Trump administration officials appeared to disagree on how prepared the country was to get back to some kind of normalcy on Wednesday morning.
Dr. Anthony Fauci, a member of the vice president’s coronavirus task force, warned CNN’s Jake Tapper on Wednesday that a second wave of coronavirus cases was “inevitable” if the nation opened up before it was fully prepared.
“If by that time we have put into place all of the countermeasures that you need to address this, we should do reasonably well,” the National Institute of Allergy and Infectious Diseases director said, according to CNN.
“If we don’t do that successfully, we could be in for a bad fall and a bad winter,” Fauci said.
Fauci, the self-described “skeptic” of the task force, told CNN that he believes governors — Republicans and Democrats — who say they still need more testing and protective equipment.
“We have to help them,” the physician added, speaking of the federal government.
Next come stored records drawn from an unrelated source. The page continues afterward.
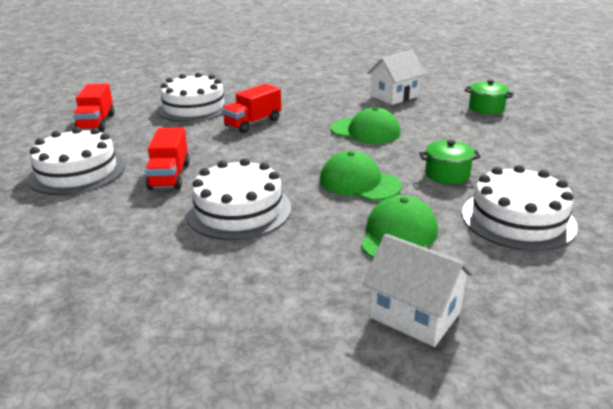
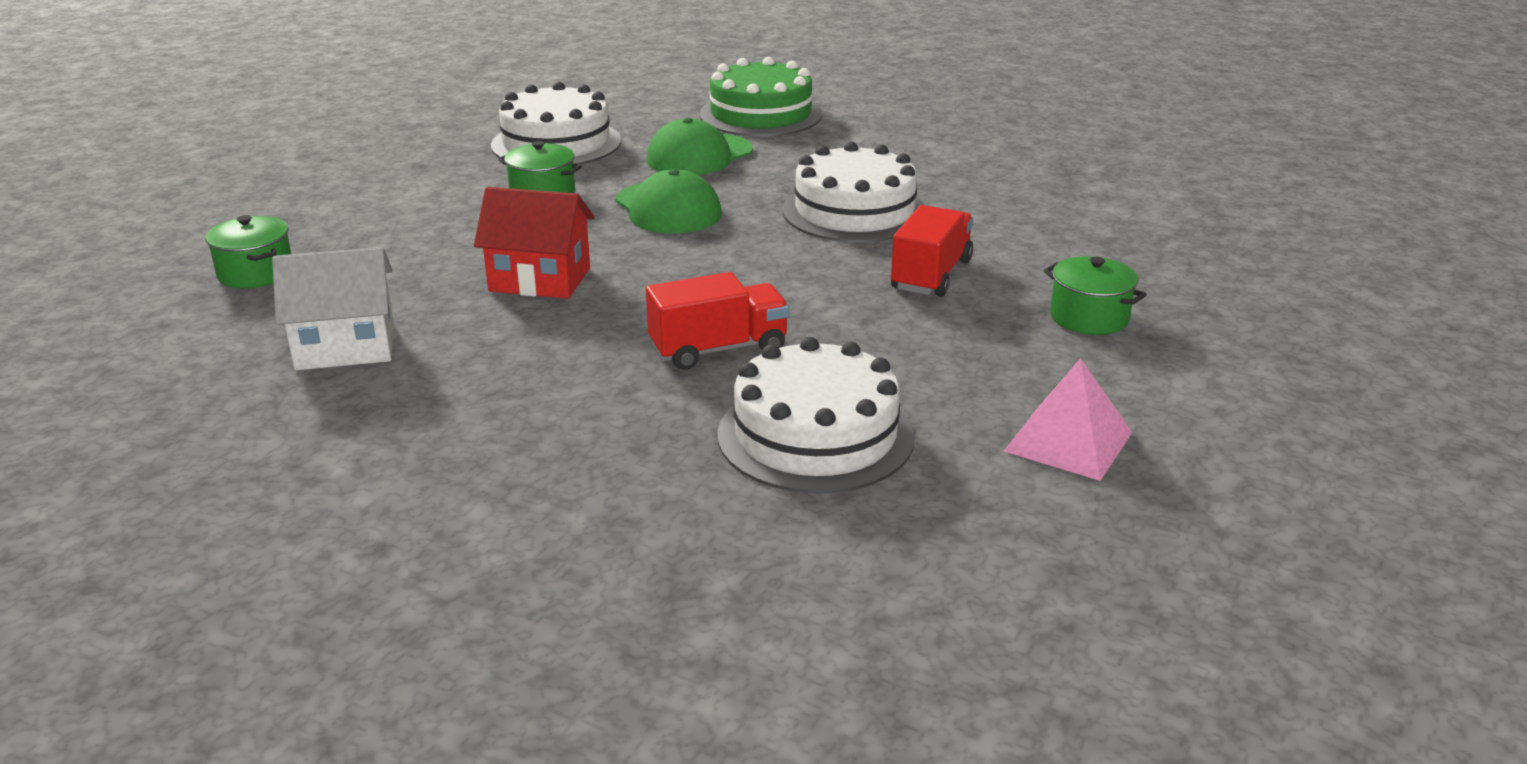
camera: 155 degrees left, 0 degrees up
white cake [27,127,125,195] -> green pot [1044,256,1147,335]
red truck [73,83,114,132] -> pink pyramid [1004,358,1132,481]
green cap [331,107,401,144] -> red house [474,187,595,299]
white house [363,234,474,347] -> green cake [700,57,822,137]

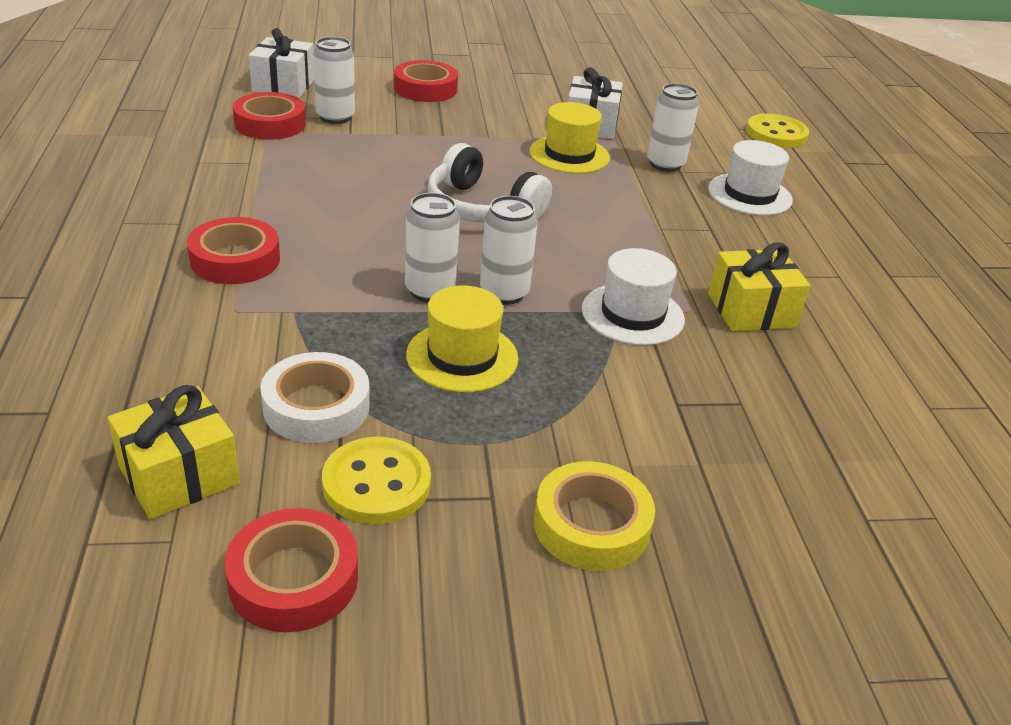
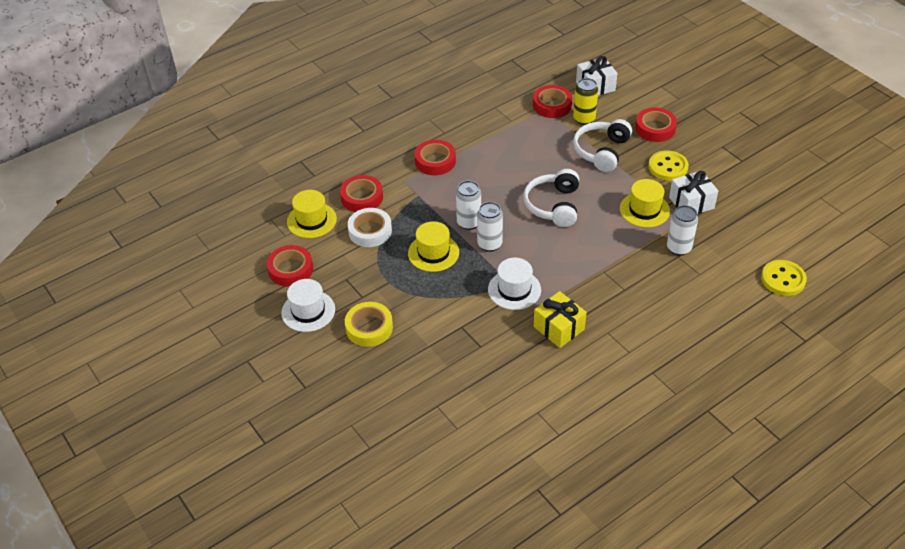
camera: 65 degrees right, 10 degrees up
yellow gift [108,385,240,519] -> yellow hat [287,190,337,238]
white can [313,37,355,124] -> yellow can [573,78,598,125]
yellow button [322,437,431,524] -> yellow button moved to [648,150,689,181]
white hat [708,140,793,216] -> white hat moved to [281,279,335,332]
none -> red tape [340,175,383,212]
none -> white headphones [573,119,632,172]

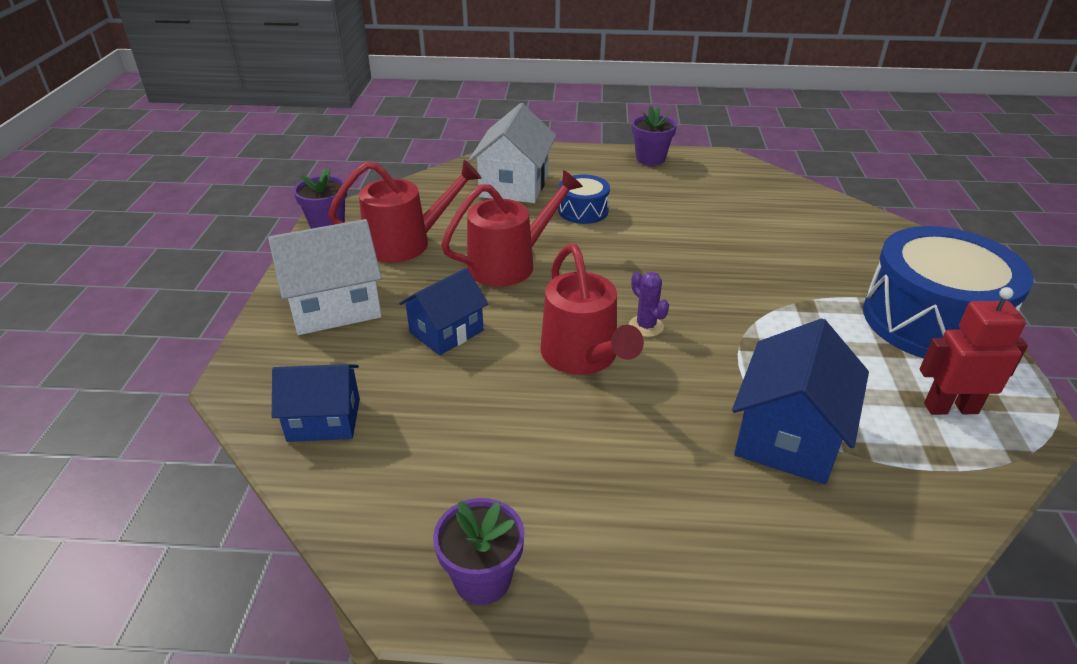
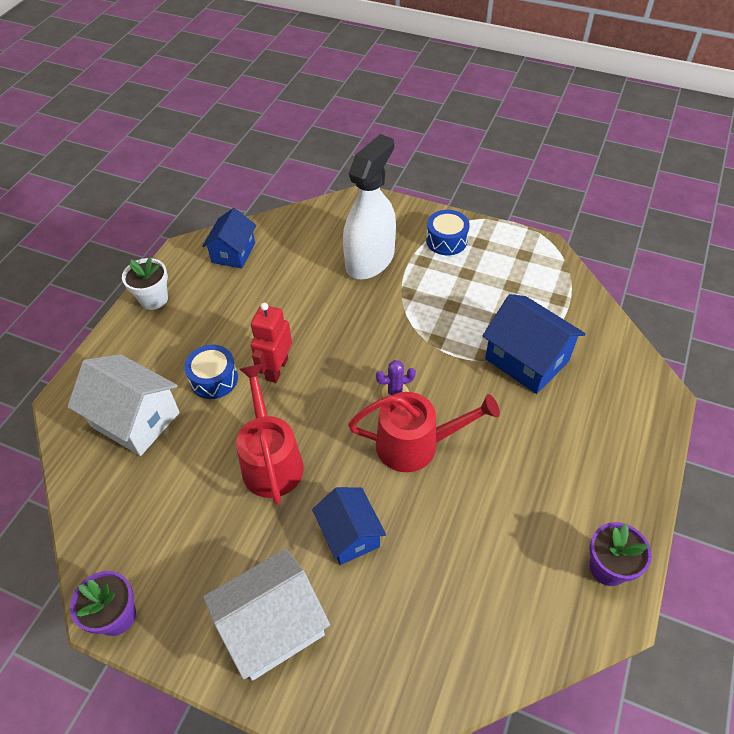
camera: 70 degrees left, 15 degrees up
white house [268,219,382,335] -> white house turned 60 degrees clockwise [203,549,330,681]
blue house [272,364,360,442] -> blue house moved to [202,208,256,269]
red watering can [328,160,481,262] -> none
purple flower pot [632,105,677,166] -> white flower pot [122,257,168,310]
blue drum [863,226,1033,358] -> blue drum [426,210,470,255], size x0.47
red robot [920,287,1028,415] -> red robot moved to [251,303,292,383]
none -> white spray bottle [343,134,396,280]

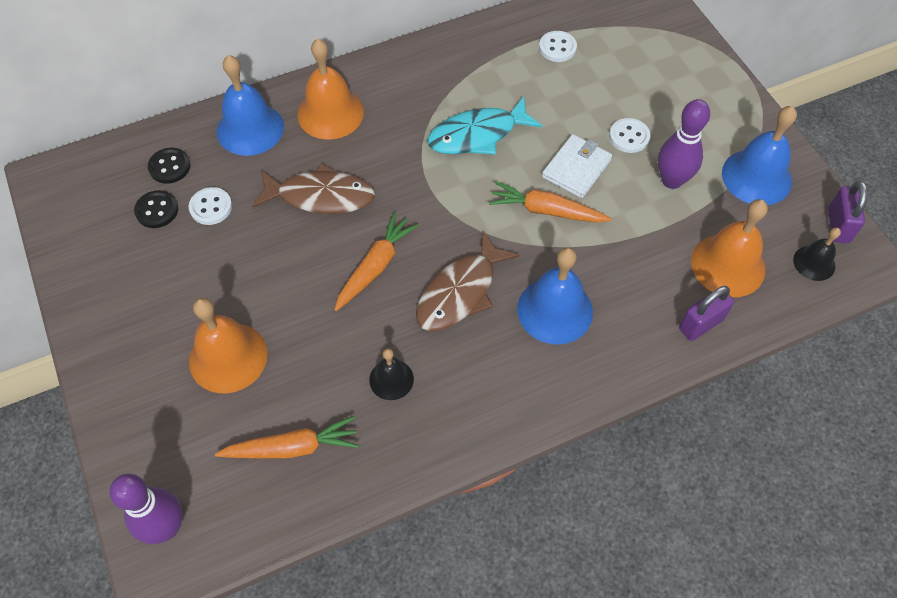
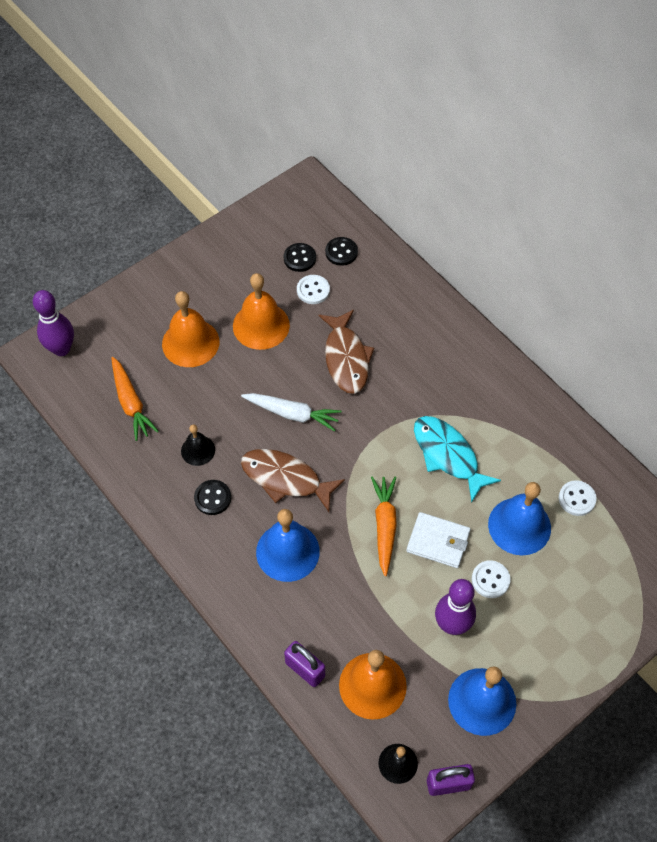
camera: 75 degrees right, 0 degrees up
blue bell [217,55,284,156] -> blue bell moved to [488,482,551,555]
orange bell [297,39,364,139] -> orange bell moved to [233,273,290,350]
orange carrot [334,212,419,311] -> white carrot [241,393,342,431]
none -> black button [194,480,231,515]

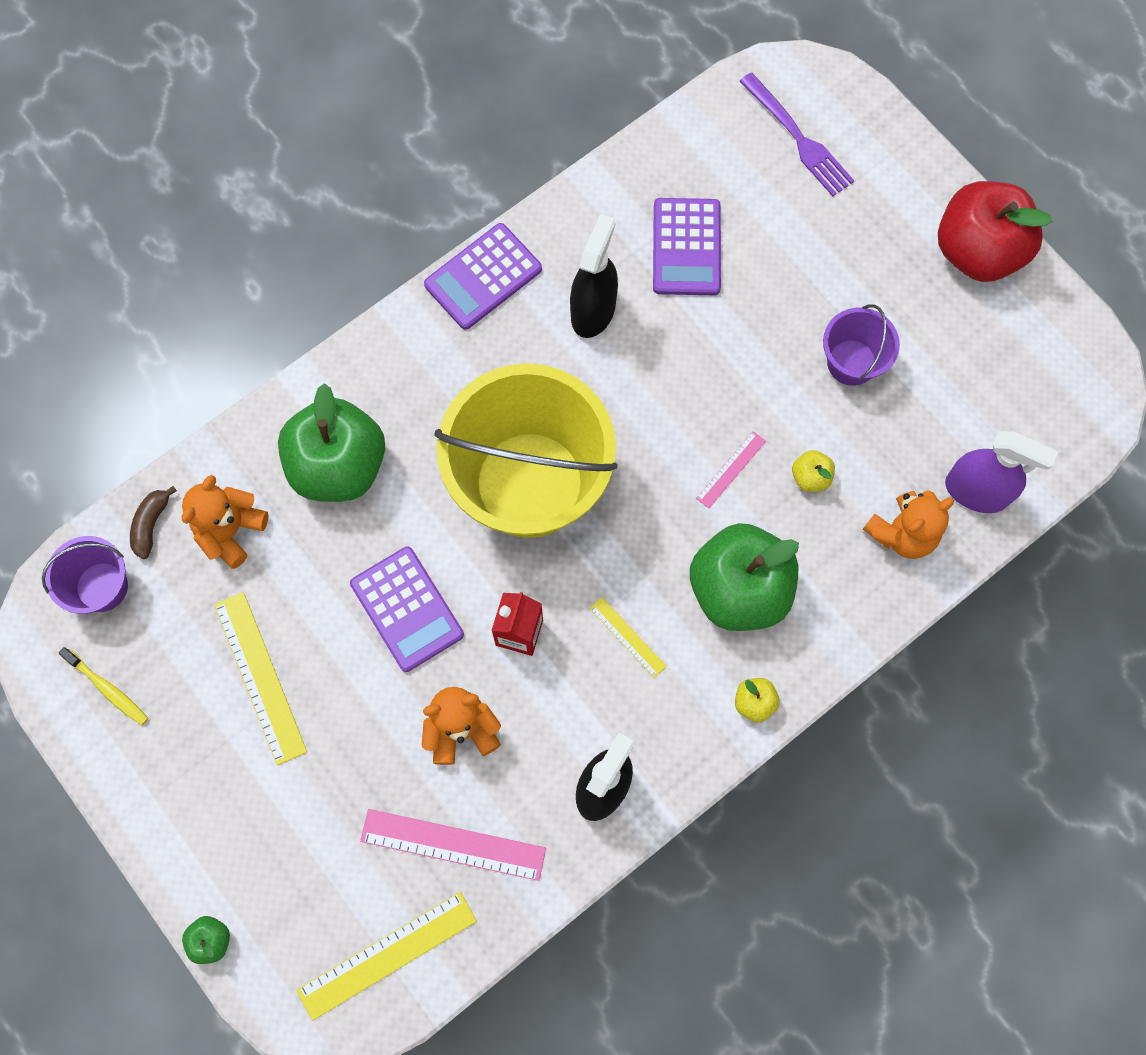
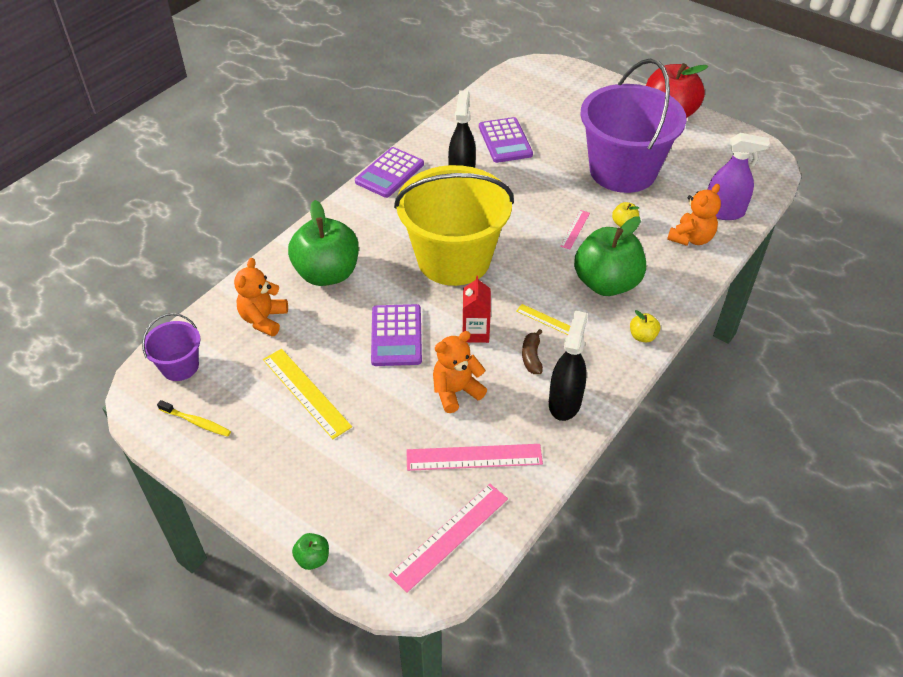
camera: 15 degrees left, 25 degrees down
brown banana [130,486,177,559] -> brown banana moved to [522,329,543,374]
yellow ruler [296,892,477,1021] -> pink ruler [389,484,508,593]
purple calculator [350,547,464,672] -> purple calculator turned 45 degrees clockwise [371,304,422,366]
purple fork [739,72,854,196] -> none
purple bucket [823,305,900,386] -> purple bucket [580,59,687,193], size x2.20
Fauci said the administration needed to partner with states to ensure they were appropriately supplied to continue dealing with the pandemic.
The World Health Organization says the ability to identify new cases is measured in the percentage of tests that yield positive results, which should be below 10%, as reported by National Public Radio. Numerous states are still reporting above 20% positives, according to Axios.
Senior Trump adviser Jared Kushner called the pandemic a “historic challenge,” on Fox News’ “Fox & Friends” Wednesday. COVID-19 has killed nearly 59,000 people in the United States, according to Johns Hopkins.
Kushner, the president’s son-in-law, said there has never been a similar instance when the nation needed to “respond in this quick time frame to such a massive surge in demand for supplies that we didn’t make in this country.” He called the administration’s response “quite successful,” attributing that to “public-private partnerships.”
In regards to testing, Kushner said the administration was again reaching out to governors and had fulfilled all their orders for testing supplies. “They have excess capacity in their states,” he said.
“I’m very confident that we have all the testing we need to start opening the country,” Kushner said. He said that confidence was based on safety guidelines set by the coronavirus task force on April 19.
The Mayo Clinic believes that a COVID-19 vaccine “is perhaps the best hope for ending the pandemic.” A successful coronavirus vaccine has not yet been tested.
More than a million people in the U.S. have tested positive for the novel coronavirus, according to the Johns Hopkins tally.